Sequence of part of the mitochondrial 12S rRNA gene from E. multilocularis. Primers and probe are underlined.

FIG. 2

PCR amplification of DNA from 10 different tapeworm species with P60.for.-P375.rev. A total of 10 μl of the PCR products was separated on a 1.5% agarose gel and stained with ethidium bromide (a). PCR products were analyzed by Southern transfer and hybridized with internal oligonucleotide E.multi.1. labeled at the 5′ end with digoxigenin (b). Lanes A, E. multilocularis; lanes B, E. granulosus; lanes C, T. taeniaeformis; lanes D, T. hydatigena; lanes E, T. pisiformis; lanes F, T. serialis; lanes G, T. martis; lanes H, T. ovis; lanes I, T. mustelae; lanes J, T. polyacantha; lanes M, size marker.

FIG. 3

PCR amplification with P60.for.-P375.rev. (a) followed by amplification with Pnest.for.-Pnest.rev. (b) of DNA from 12 different tapeworm species. A total of 10 μl of PCR products was separated on a 1.5% agarose gel and stained with ethidium bromide. Lanes A, E. multilocularis; lanes B, E. granulosus; lanes C, T. hydatigena; lanes D, T. martis; lanes E, T. taeniaeformis; lanes F, T. crassiceps; lanes G, T. mustelae; lanes H, T. ovis; lanes I, T. pisiformis; lanes J, T. polyacantha; lanes K, T. serialis; lanes L, M. leptothylacus; lanes N, negative control; lanes M, size marker.

FIG. 4

Nested PCR amplification of DNA from eggs added to 1,500 μl of diluted fox feces free of E. multilocularis. A total of 10 μl of PCR products was separated on a 1.5% agarose gel and stained with ethidium bromide.

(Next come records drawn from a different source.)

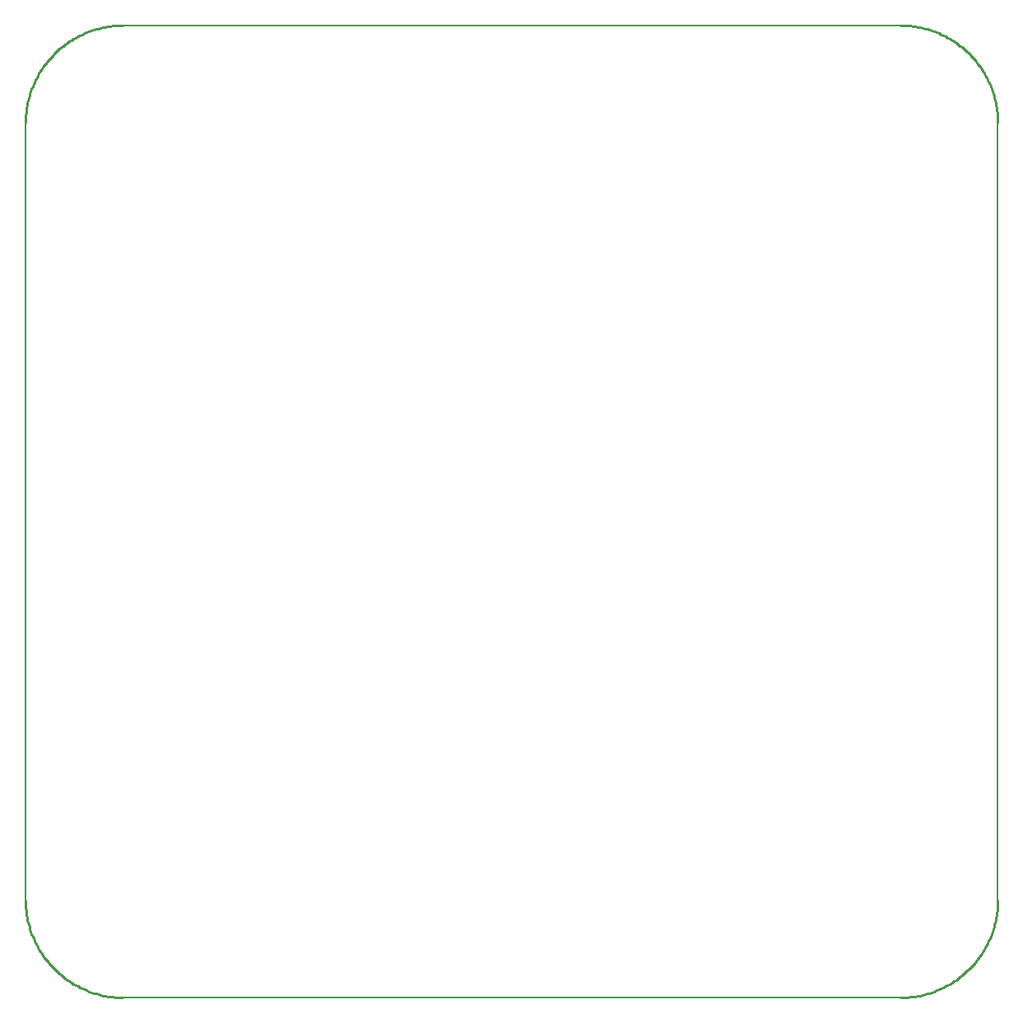
<source format=gm1>
G04 Layer_Color=16711935*
%FSLAX25Y25*%
%MOIN*%
G70*
G01*
G75*
%ADD14C,0.00984*%
%ADD18C,0.00787*%
D14*
X-157480Y196850D02*
X-158478Y196838D01*
X-159474Y196800D01*
X-160470Y196737D01*
X-161463Y196648D01*
X-162454Y196535D01*
X-163442Y196396D01*
X-164426Y196233D01*
X-165405Y196045D01*
X-166380Y195831D01*
X-167349Y195594D01*
X-168311Y195331D01*
X-169266Y195045D01*
X-170214Y194734D01*
X-171154Y194400D01*
X-172085Y194042D01*
X-173006Y193660D01*
X-173918Y193255D01*
X-174819Y192827D01*
X-175708Y192376D01*
X-176587Y191903D01*
X-177453Y191408D01*
X-178306Y190892D01*
X-179145Y190353D01*
X-179971Y189794D01*
X-180783Y189214D01*
X-181579Y188613D01*
X-182360Y187993D01*
X-183125Y187353D01*
X-183873Y186693D01*
X-184605Y186015D01*
X-185319Y185319D01*
X-186015Y184605D01*
X-186694Y183873D01*
X-187353Y183125D01*
X-187993Y182360D01*
X-188613Y181579D01*
X-189214Y180782D01*
X-189794Y179971D01*
X-190353Y179145D01*
X-190892Y178306D01*
X-191408Y177453D01*
X-191903Y176587D01*
X-192376Y175708D01*
X-192827Y174819D01*
X-193255Y173918D01*
X-193660Y173006D01*
X-194042Y172085D01*
X-194400Y171154D01*
X-194734Y170214D01*
X-195045Y169266D01*
X-195331Y168311D01*
X-195594Y167349D01*
X-195831Y166380D01*
X-196045Y165405D01*
X-196233Y164426D01*
X-196396Y163442D01*
X-196535Y162454D01*
X-196648Y161463D01*
X-196737Y160470D01*
X-196800Y159474D01*
X-196838Y158478D01*
X-196850Y157480D01*
X196850D02*
X196838Y158478D01*
X196800Y159474D01*
X196737Y160470D01*
X196648Y161463D01*
X196535Y162454D01*
X196396Y163442D01*
X196233Y164426D01*
X196045Y165405D01*
X195831Y166380D01*
X195594Y167349D01*
X195331Y168311D01*
X195045Y169266D01*
X194734Y170214D01*
X194400Y171154D01*
X194042Y172085D01*
X193660Y173006D01*
X193255Y173918D01*
X192827Y174819D01*
X192376Y175708D01*
X191903Y176587D01*
X191408Y177453D01*
X190892Y178306D01*
X190353Y179145D01*
X189794Y179971D01*
X189214Y180783D01*
X188613Y181579D01*
X187993Y182360D01*
X187353Y183125D01*
X186693Y183873D01*
X186015Y184605D01*
X185319Y185319D01*
X184605Y186015D01*
X183873Y186694D01*
X183125Y187353D01*
X182360Y187993D01*
X181579Y188613D01*
X180782Y189214D01*
X179971Y189794D01*
X179145Y190353D01*
X178306Y190892D01*
X177453Y191408D01*
X176587Y191903D01*
X175708Y192376D01*
X174819Y192827D01*
X173918Y193255D01*
X173006Y193660D01*
X172085Y194042D01*
X171154Y194400D01*
X170214Y194734D01*
X169266Y195045D01*
X168311Y195331D01*
X167349Y195594D01*
X166380Y195831D01*
X165405Y196045D01*
X164426Y196233D01*
X163442Y196396D01*
X162454Y196535D01*
X161463Y196648D01*
X160470Y196737D01*
X159474Y196800D01*
X158478Y196838D01*
X157480Y196850D01*
X-196850Y-157480D02*
X-196838Y-158478D01*
X-196800Y-159474D01*
X-196737Y-160470D01*
X-196648Y-161463D01*
X-196535Y-162454D01*
X-196396Y-163442D01*
X-196233Y-164426D01*
X-196045Y-165405D01*
X-195831Y-166380D01*
X-195594Y-167349D01*
X-195331Y-168311D01*
X-195045Y-169266D01*
X-194734Y-170214D01*
X-194400Y-171154D01*
X-194042Y-172085D01*
X-193660Y-173006D01*
X-193255Y-173918D01*
X-192827Y-174819D01*
X-192376Y-175708D01*
X-191903Y-176587D01*
X-191408Y-177453D01*
X-190892Y-178306D01*
X-190353Y-179145D01*
X-189794Y-179971D01*
X-189214Y-180783D01*
X-188613Y-181579D01*
X-187993Y-182360D01*
X-187353Y-183125D01*
X-186693Y-183873D01*
X-186015Y-184605D01*
X-185319Y-185319D01*
X-184605Y-186015D01*
X-183873Y-186694D01*
X-183125Y-187353D01*
X-182360Y-187993D01*
X-181579Y-188613D01*
X-180782Y-189214D01*
X-179971Y-189794D01*
X-179145Y-190353D01*
X-178306Y-190892D01*
X-177453Y-191408D01*
X-176587Y-191903D01*
X-175708Y-192376D01*
X-174819Y-192827D01*
X-173918Y-193255D01*
X-173006Y-193660D01*
X-172085Y-194042D01*
X-171154Y-194400D01*
X-170214Y-194734D01*
X-169266Y-195045D01*
X-168311Y-195331D01*
X-167349Y-195594D01*
X-166380Y-195831D01*
X-165405Y-196045D01*
X-164426Y-196233D01*
X-163442Y-196396D01*
X-162454Y-196535D01*
X-161463Y-196648D01*
X-160470Y-196737D01*
X-159474Y-196800D01*
X-158478Y-196838D01*
X-157480Y-196850D01*
X157480D02*
X158478Y-196838D01*
X159474Y-196800D01*
X160470Y-196737D01*
X161463Y-196648D01*
X162454Y-196535D01*
X163442Y-196396D01*
X164426Y-196233D01*
X165405Y-196045D01*
X166380Y-195831D01*
X167348Y-195594D01*
X168311Y-195331D01*
X169266Y-195045D01*
X170214Y-194734D01*
X171154Y-194400D01*
X172084Y-194042D01*
X173006Y-193660D01*
X173917Y-193255D01*
X174819Y-192827D01*
X175708Y-192376D01*
X176586Y-191903D01*
X177452Y-191408D01*
X178305Y-190892D01*
X179145Y-190353D01*
X179971Y-189794D01*
X180782Y-189214D01*
X181579Y-188613D01*
X182360Y-187993D01*
X183125Y-187353D01*
X183873Y-186694D01*
X184605Y-186016D01*
X185319Y-185319D01*
X186015Y-184605D01*
X186693Y-183874D01*
X187353Y-183125D01*
X187993Y-182360D01*
X188613Y-181579D01*
X189214Y-180783D01*
X189794Y-179972D01*
X190353Y-179146D01*
X190891Y-178306D01*
X191408Y-177453D01*
X191903Y-176587D01*
X192376Y-175709D01*
X192827Y-174819D01*
X193255Y-173918D01*
X193660Y-173006D01*
X194041Y-172085D01*
X194399Y-171154D01*
X194734Y-170214D01*
X195045Y-169267D01*
X195331Y-168311D01*
X195594Y-167349D01*
X195831Y-166380D01*
X196044Y-165406D01*
X196233Y-164427D01*
X196396Y-163443D01*
X196535Y-162455D01*
X196648Y-161464D01*
X196737Y-160470D01*
X196800Y-159475D01*
X196838Y-158478D01*
X196850Y-157481D01*
D18*
X-157480Y196850D02*
X157480D01*
X196850Y-157480D02*
Y157480D01*
X-157480Y-196850D02*
X157480D01*
X-196850Y-157480D02*
Y157480D01*
M02*

</source>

Lane A, positive control; lane B, one egg; lanes C, D, E, F, G, H, and I, egg suspensions; lane C, 200 eggs; lane D, 100 eggs; lane E, 50 eggs; lane F, 20 eggs; lane G, 10 eggs; lane H, 2 eggs; lane I, 1 egg; lane J, negative control; lane M, size marker.

FIG. 5

Nested PCR amplification of DNA from nine positive fox fecal samples; ethidium bromide staining of 10 μl of PCR products after 1.5% agarose gel electrophoresis showed the specific 250-bp band (a). The reaction products were analyzed by Southern transfer and hybridized with internal oligonucleotide E.multi.1. labeled at the 5′ end with digoxigenin (b). Lanes A, positive control; lanes B, C, D, E, F, G, H, I, and J, positive fox fecal samples; lanes K, negative control.